In a nastily ironic variation on a historical theme, the
religious zealots of "the Islamic
State in Iraq and the Levant" — which includes Syria — are attempting
to establish a political entity larger than Judea under the dynasty that arose from
the Maccabees, and a state with ambitions that go beyond those of the Seleucids:
a Caliphate that could, in theory, reach from Spain to Indonesia, and more
immediately would include large hunks of Syria, Iraq, and Afghanistan.
Back in 2009, I repeated the rule that Great Powers like
the US as much as possible should keep our troops out of countries where
they're not wanted, and should avoid sending troops to fight for one faction or
tribal grouping against their rivals. Not unless one has time, resources,
money, and troops to spare: lots of all of them. And America is running short.

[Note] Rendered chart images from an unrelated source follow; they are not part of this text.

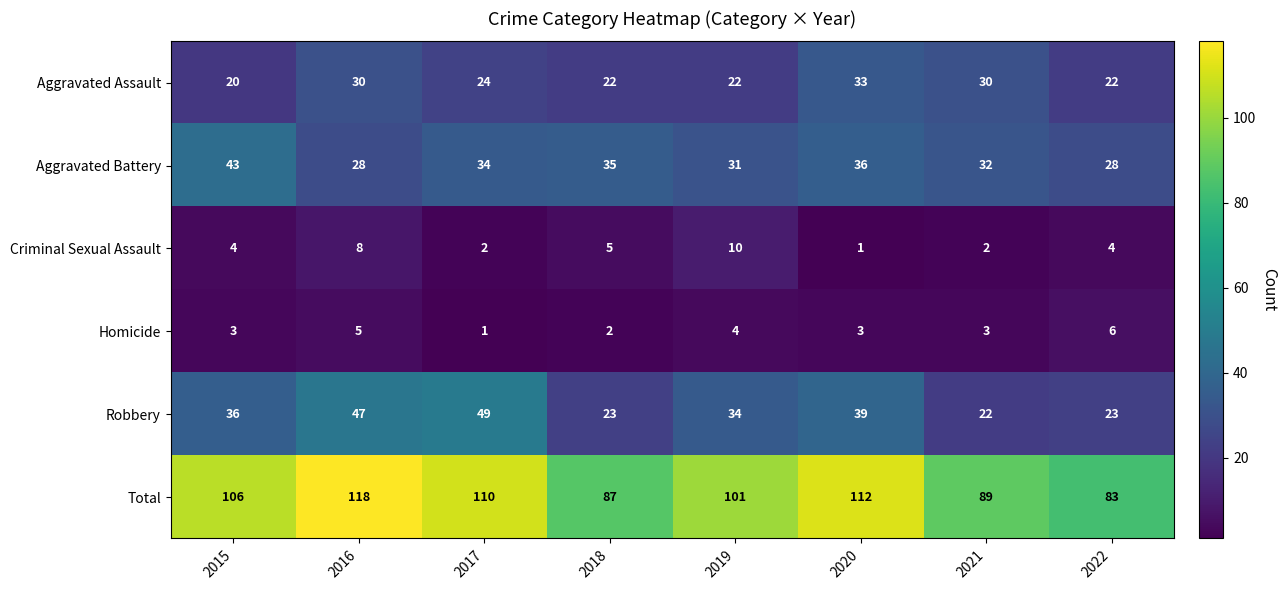

What is the sum of the Aggravated Assault values at 2022 and 2020?

55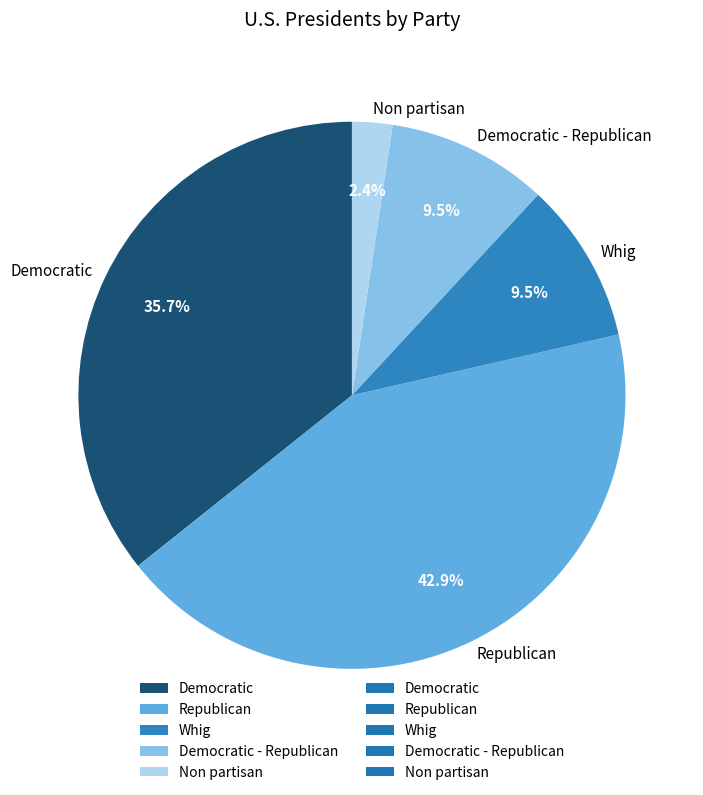

Count the number of slices in the pie.

5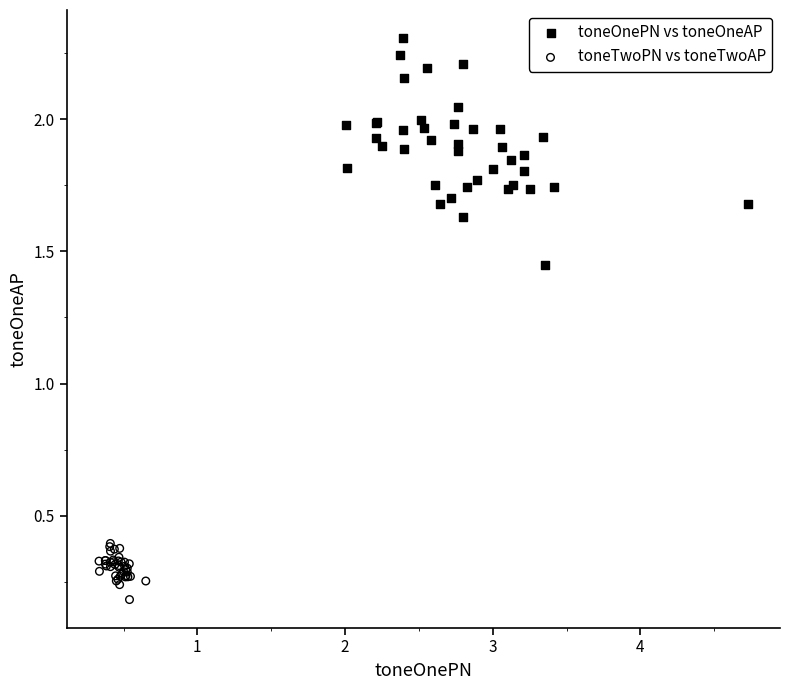

What are all the series names shown in the legend?

toneOnePN vs toneOneAP, toneTwoPN vs toneTwoAP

For a happy Hanukkah 5776, Lessons in Foreign Policy,
aspect, we're should consider the probability that we Americans are like the Seleucid
Empire in being over-extended, stressed, and in no position for an invasion of
"the Levant" and a protracted war to suppress modern fanatics who
make the Maccabees look like a Unitarian-sponsored Scout troop. At the same
time, precisely because ISIS is both so vicious and viciously attractive to
fanatics, we will need to do something the Seleucids would not do: cooperate
with the other established states to contain ISIS and resist it with a light
enough touch that it will "burn itself out" in a military/social
parallel to the horrific ways highly lethal diseases "burn themselves
out."
Neither we, the British, French, Russians, nor for that
matter the Iranians or Saudis (or the Israelis) have much skill with delicate touches,
and the phrase is grotesque when it includes air-delivery of high explosives
and training teenagers to kill people. Still, President Obama has the right
instincts: as much as possible avoid putting military units in places where
they'll be targets for fanatics and where they will produce more fanatics by
killing fanatics (plus the inevitable deaths, wounding, and maimings summed up
in the obscene euphemism, "collateral damage); indeed, avoid putting them
in places, e.g., Saudi Arabia with its holy places, where their mere presence
is a provocation..
Like Christmas and other mid-winter holidays, Hanukkah
offers hope that once the days get short enough, the sun will return for longer
stays and spring will come. The history behind Hanukkah reminds us that
figurative winters of warfare can be pretty damn long and deadly.